Generally these forces, from the second tier development sector, are 

too powerful when pitted against polite and well behaved advocates that are trying to improve things on our behalf. 

Development and building industry groups are forcing state government authorities, which must implement the NCC, to accept the most mendicant improvements to the thermal quality of our buildings.

But, and here’s the thing, the Commonwealth is another beast altogether.

It has the power to control things like national defence, our national budget and tax raising, and through its budget allocations to the states and territories it can influence a whole host of other outcomes that have an impact on the national health and the national wealth

Quite simply it’s probably time for the Feds to think about stepping into the planning regime.

Of course it’s best for the states to do this alongside local government, which is best placed to understand local conditions, but if the states and local government can’t get a decent environmental defence plan to protect our future homes and businesses, then there is a case for the Commonwealth to step in.

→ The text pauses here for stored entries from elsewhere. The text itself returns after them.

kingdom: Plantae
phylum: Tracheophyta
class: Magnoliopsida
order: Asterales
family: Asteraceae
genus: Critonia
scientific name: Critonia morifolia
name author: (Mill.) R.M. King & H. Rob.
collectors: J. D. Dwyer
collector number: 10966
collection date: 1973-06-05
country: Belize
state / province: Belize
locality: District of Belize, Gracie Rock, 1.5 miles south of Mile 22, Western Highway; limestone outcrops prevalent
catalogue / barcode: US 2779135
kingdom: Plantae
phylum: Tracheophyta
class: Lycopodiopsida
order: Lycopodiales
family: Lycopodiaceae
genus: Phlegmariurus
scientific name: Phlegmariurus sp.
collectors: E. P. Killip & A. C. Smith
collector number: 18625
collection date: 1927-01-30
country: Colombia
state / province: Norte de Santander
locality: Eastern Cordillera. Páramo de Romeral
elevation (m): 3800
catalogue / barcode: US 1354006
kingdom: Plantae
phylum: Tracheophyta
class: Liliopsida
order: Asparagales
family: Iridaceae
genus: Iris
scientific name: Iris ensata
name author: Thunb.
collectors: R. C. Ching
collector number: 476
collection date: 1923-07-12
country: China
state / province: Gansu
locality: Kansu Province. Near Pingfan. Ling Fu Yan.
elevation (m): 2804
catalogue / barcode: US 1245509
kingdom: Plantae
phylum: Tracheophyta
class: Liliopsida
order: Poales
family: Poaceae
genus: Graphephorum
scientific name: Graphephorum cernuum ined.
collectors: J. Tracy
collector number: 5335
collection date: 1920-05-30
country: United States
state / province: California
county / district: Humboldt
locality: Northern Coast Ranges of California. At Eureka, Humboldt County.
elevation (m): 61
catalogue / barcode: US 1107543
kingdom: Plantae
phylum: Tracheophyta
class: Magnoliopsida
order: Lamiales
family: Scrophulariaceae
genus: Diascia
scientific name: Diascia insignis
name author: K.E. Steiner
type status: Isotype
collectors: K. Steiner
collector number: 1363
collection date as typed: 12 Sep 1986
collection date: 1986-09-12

It’s the Commonwealth that must pick up much of the cost of bushfires and now floods. It’s the Commonwealth that must work harder in future to allocate the right funding levels to the states so they can manage health and economic costs from climate impact. 

The Commonwealth can also direct infrastructure spending which gives it huge influence over land use planning.

The Australian Institute of Architects has alighted on a similar, aligned idea.  A media release that arrived after we’d written this piece, calls for the “elevation of design through the creation of an Office of the Australian Government Architect”.

The AIA has focused its call on federal government buildings, which  we know influence the rest of the industry by elevating standards.

It’s a good idea but could go a lot further. Its statement here is a start: “On behalf of more than 13,000 members, the institute wants all political candidates to commit to better design for Australia’s built environment through national leadership.”

We desperately need better design and better planning to protect our People. 

It’s time for the Commonwealth to think about changing the rules so it can do what the states won’t.